Behaving like a stock: An ETF represents an investment fund that trades on the stock exchange – very similar to how individual stocks trade. For example, an ETF can be bought and sold throughout the day through a broker-dealer.

Looking like a mutual fund: Its holdings include different groups of assets bundled together such as stocks (equities), specific commodities (crude oil, precious metals) or bonds (fixed-income investments). This is similar to many traditional mutual funds that also offer a package of investments.

Offering traits of an index fund: Many ETFs are structured to follow a major index such as the S&P 500 or MSCI EAFE (Morgan Stanley Capital International Europe, Australasia, and Far East Index). This type of ETF is not actively managed by a fund manager.

What makes an ETF unique? An ETF differs from an index mutual fund because it does not sell or redeem individual shares at net asset value (NAV). Instead, ETF shares are bought and redeemed in large blocks (25,000 to 200,000 shares) by financial institutions. These blocks are called creation units. The price of individual shares will fluctuate above or below NAV depending on investor demand for them.

Advantages of an ETF

Many investors choose ETF shares because of their broad asset-allocation makeup. It fits a long-term investment strategy like a glove. Additional advantages include:

Lower costs. Most ETFs are not actively managed, which means they do not have the costs associated with selecting assets. They also benefit from lower marketing, distribution and accounting expenses. However, it is important to note that ETFs are not necessarily cheaper than index mutual funds. Larger investments may be able to access share classes that carry lower internal management fees than ETFs. Be sure to explore all of the fees in any investment you are considering.

Greater trading flexibility. ETFs can be bought and sold throughout the day as opposed to mutual funds, which are limited to end-of-the-trading-day transactions. However, ETFs with low liquidity (meaning they are not widely traded) may cost more to trade. Since they are bought and sold like stocks, they may have a high "spread" between the bid price (the price someone is willing to pay) and the ask price (the price a seller is willing to offer). You may want to check the average daily volume of shares traded and select an ETF with a high trading volume.

ETF shares can also be traded by using stop and limit orders. These trading tools allow investors to predetermine their own buy/sell comfort thresholds.

Tax efficiency. Because there is low turnover of the securities in an ETF, capital gains are generally low, too. In addition, securities in the ETF do not have to be sold to meet investor redemptions like they would in a mutual fund.

Diversification.* Because many ETFs are structured to track a major index, they offer built-in diversification across that index.
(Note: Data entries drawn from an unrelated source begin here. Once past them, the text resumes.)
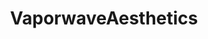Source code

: ---
title: VaporwaveAesthetics
crosslinks:
- intothetunnel
- outrun
- pics
- mildlyinteresting
- EarthPorn
- VaporwaveArt
- Art
- Vaporwave
- glitch_art
- IAmA
- SkyPorn
- aww
- vapormeme
- gatekeeping
- raining
- trees
- Simulated
- grilledcheese
- UnexpectedFrankOcean
---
They also offer exposure to a wide variety of markets, including international investments, different industry sectors, bonds and commodities. However, be aware that some ETFs track a narrow market segment and may not be particularly diversified.

For Help with Your Portfolio Strategy

When devising an investment strategy to meet your needs, it’s important to consider your financial goals, time horizon and tolerance for risk. If you're investing outside your 403(b) or 457 plan, consider whether an ETF will complement your portfolio.

* Diversification cannot guarantee a profit or protect against loss in a declining market.